**Tasks to perform:**
1. In the normal distribution source, rewrite the paragraph beginning "The {\it cumulative distribution function} (CDF)" as a short bulleted list that keeps its main facts.
2. In the normal distribution source, explain what each function does when cdfnor returns a nonzero status, and give the cause that its error message states.

### Selected text ###

The functions operate on the following quantities:

\vskip 1ex
\settabs 8 \columns
\+&\.{p}&$P$&Cumulative probability distribution\cr
\+&\.{x}&$x$&Value of random variable\cr
\+&\.{mu}&$\mu$&Mean value\cr
\+&\.{sigma}&$\sigma$&Standard deviation\cr
\vskip 1ex

@<Probability distributions@>=
double normalDistribution::p_from_mu_sigma_x(double mu, double sigma, double x) {
    double p, q, bound;
    int which = 1, status;

    cdfnor(&which, &p, &q, &x, &mu, &sigma, &status, &bound);
    if (status != 0) {
        throw(out_of_range("normalDistribution::p_from_mu_sigma_x: Result out of bounds"));
    }
    return p;
}

double normalDistribution::x_from_p_mu_sigma(double p, double mu, double sigma) {
    double q, x, bound;
    int which = 2, status;

    q = 1 - p;
    cdfnor(&which, &p, &q, &x, &mu, &sigma, &status, &bound);
    if (status != 0) {
        throw(out_of_range("normalDistribution::x_from_p_mu_sigma: Result out of bounds"));
    }
    return x;
}

double normalDistribution::mu_from_p_x_sigma(double p, double x, double sigma) {
    double q, mu, bound;
    int which = 3, status;

    q = 1 - p;
    cdfnor(&which, &p, &q, &x, &mu, &sigma, &status, &bound);
    if (status != 0) {
        throw(out_of_range("normalDistribution::mu_from_p_x_sigma: Result out of bounds"));
    }
    return mu;
}

double normalDistribution::sigma_from_p_x_mu(double p, double x, double mu) {
    double q, sigma, bound;
    int which = 4, status;

    q = 1 - p;
    cdfnor(&which, &p, &q, &x, &mu, &sigma, &status, &bound);
    if (status != 0) {
        throw(out_of_range("normalDistribution::sigma_from_p_x_mu: Result out of bounds"));
    }
    return sigma;
}

@
The {\it cumulative distribution function} (CDF) $P$ value
is the probability a given value $x$ of the random
variable will occur.  It is computed by integrating the
probability density function $f(x)$ from
$-\infty$ to $x$:
$$P=\int_{-\infty}^{|x|}f(x)\,dx.$$

@<Probability distributions@>=
double normalDistribution::CDF_P(double x) {
    return p_from_mu_sigma_x(mu, sigma, x);
}

@*1 Chi-Square ($\chi^2$) distribution.

### Collected data ###

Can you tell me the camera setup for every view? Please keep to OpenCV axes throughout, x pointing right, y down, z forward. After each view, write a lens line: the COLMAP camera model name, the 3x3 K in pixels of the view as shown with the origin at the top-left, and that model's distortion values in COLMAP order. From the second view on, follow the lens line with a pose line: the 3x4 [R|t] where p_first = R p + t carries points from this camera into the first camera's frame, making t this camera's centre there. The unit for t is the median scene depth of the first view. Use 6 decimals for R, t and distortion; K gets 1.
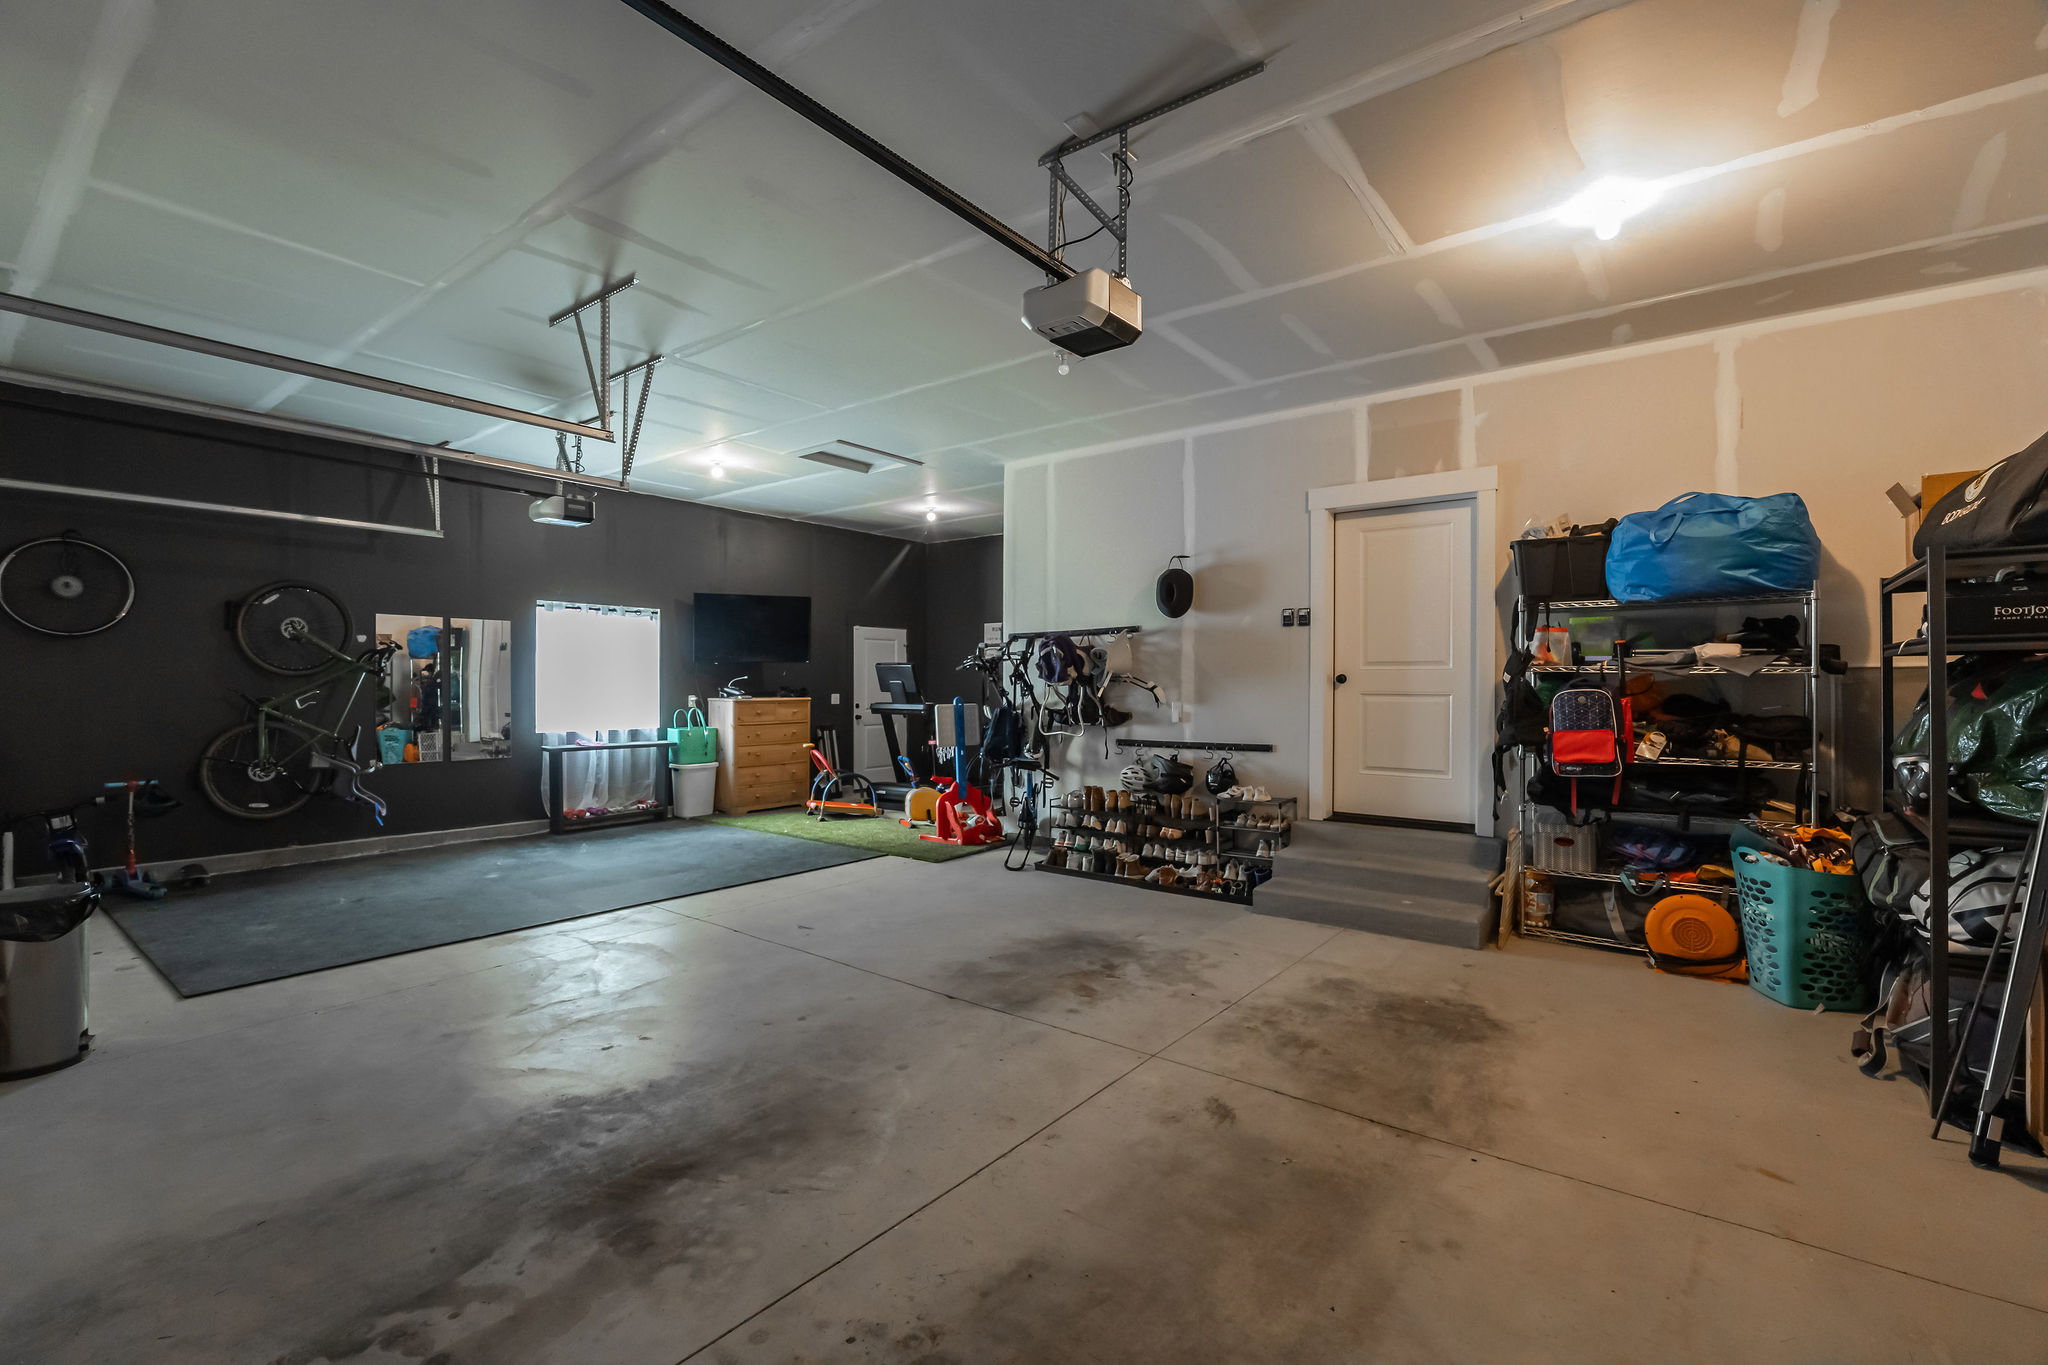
lens RADIAL K [[915.8, 0, 1024.0], [0, 915.8, 682.5], [0, 0, 1]] dist [-0.019336, -0.000042]
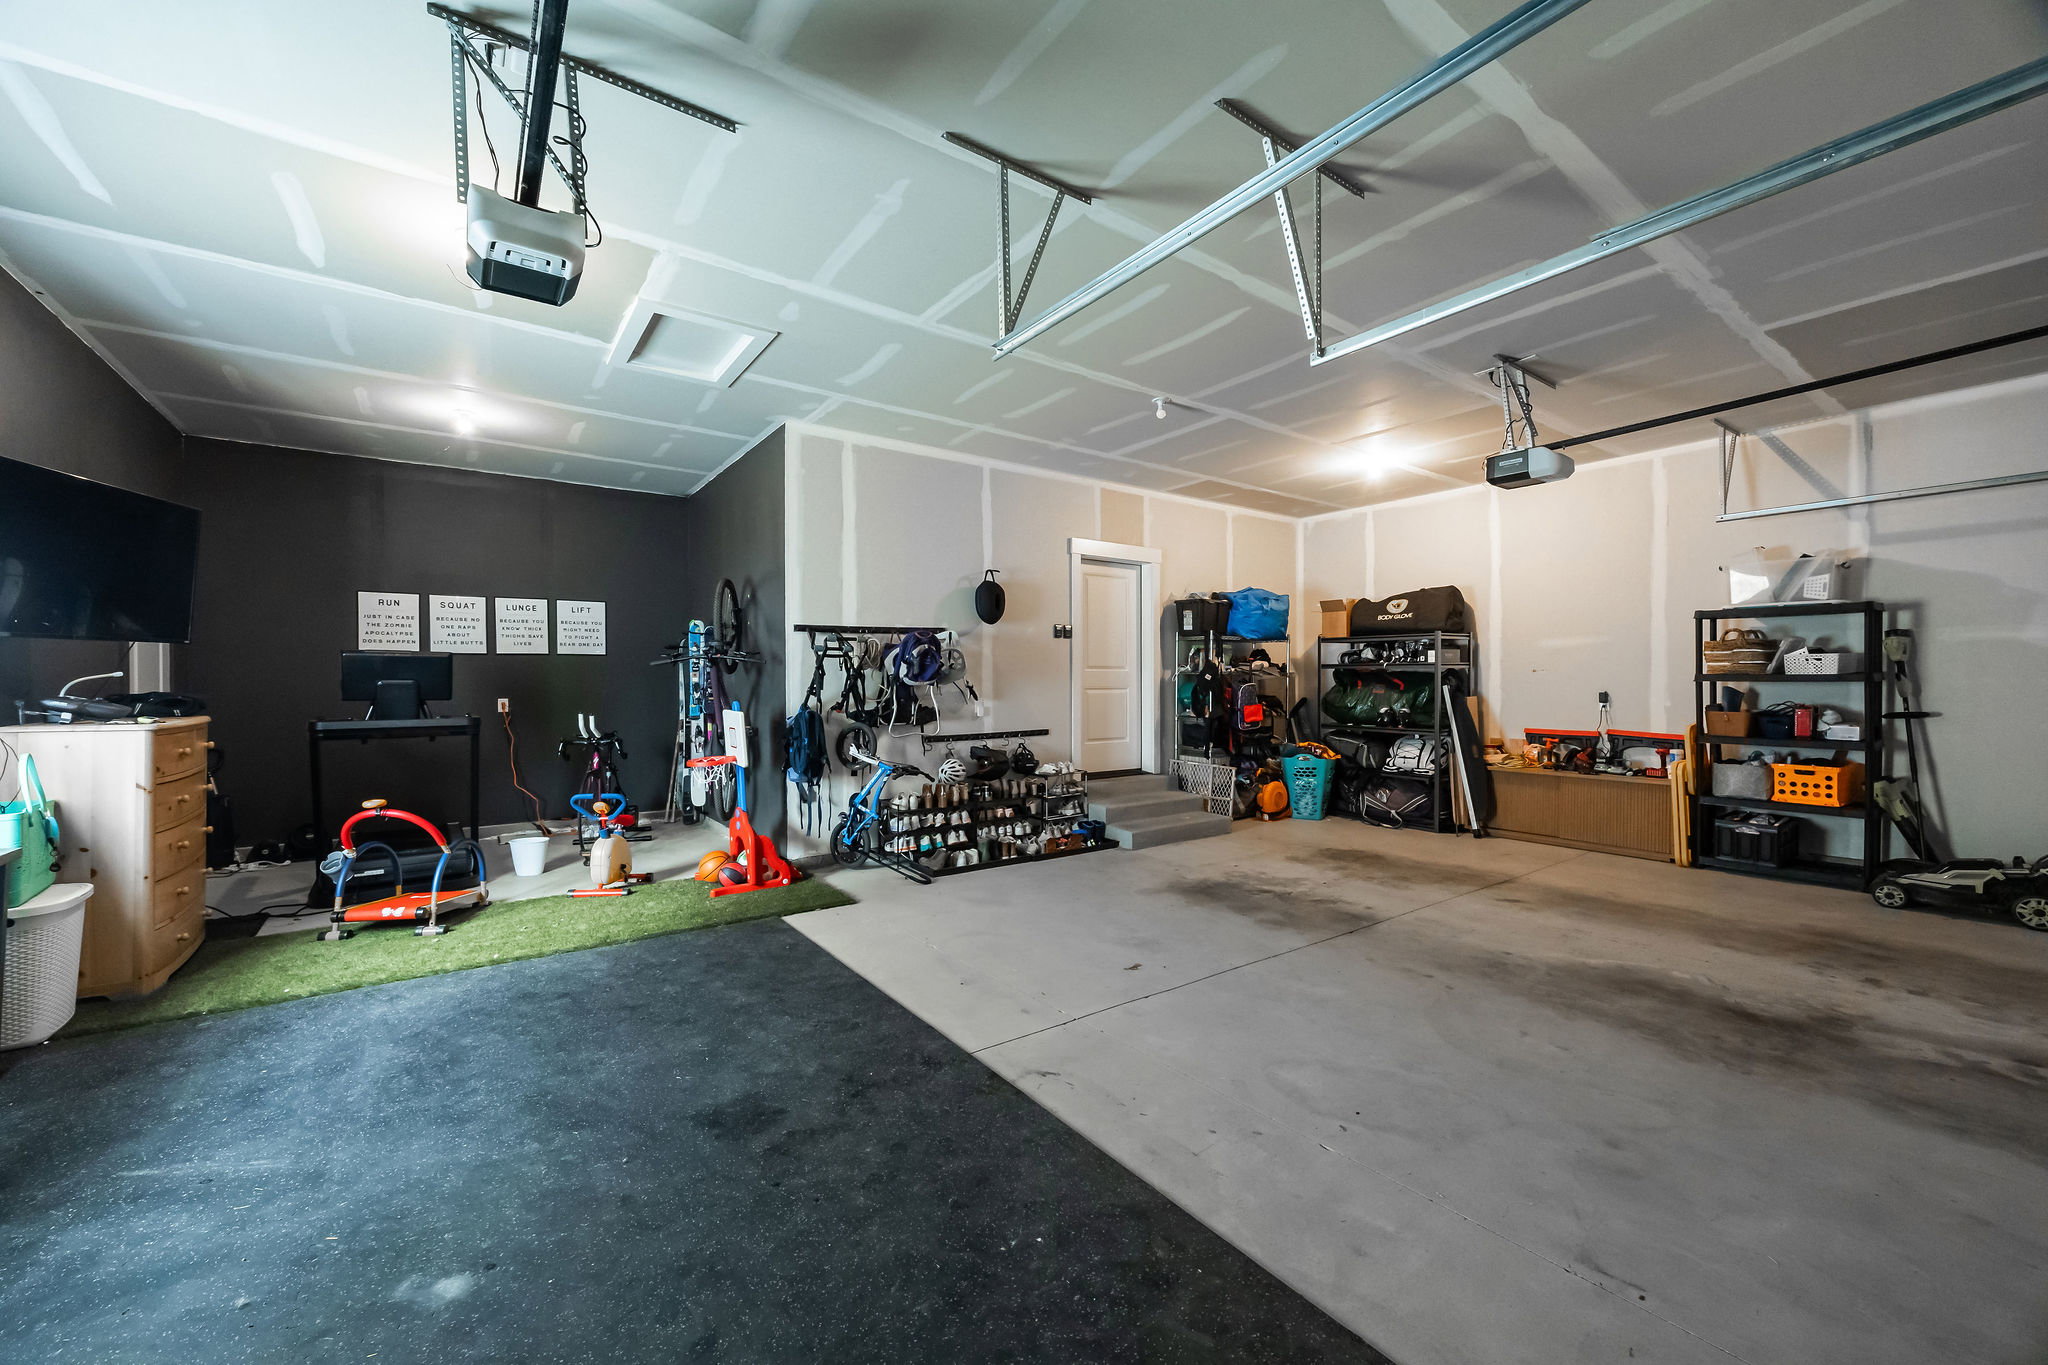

###

**Answers to the tasks:**
1.
- The cumulative distribution function (CDF) value P is the probability that a given value x of the random variable will occur.
- P is computed by integrating the probability density function f(x) from negative infinity to x.

2. When cdfnor returns a nonzero status, the function throws an out_of_range exception instead of returning a value. The exception message names the function and gives the cause as "Result out of bounds."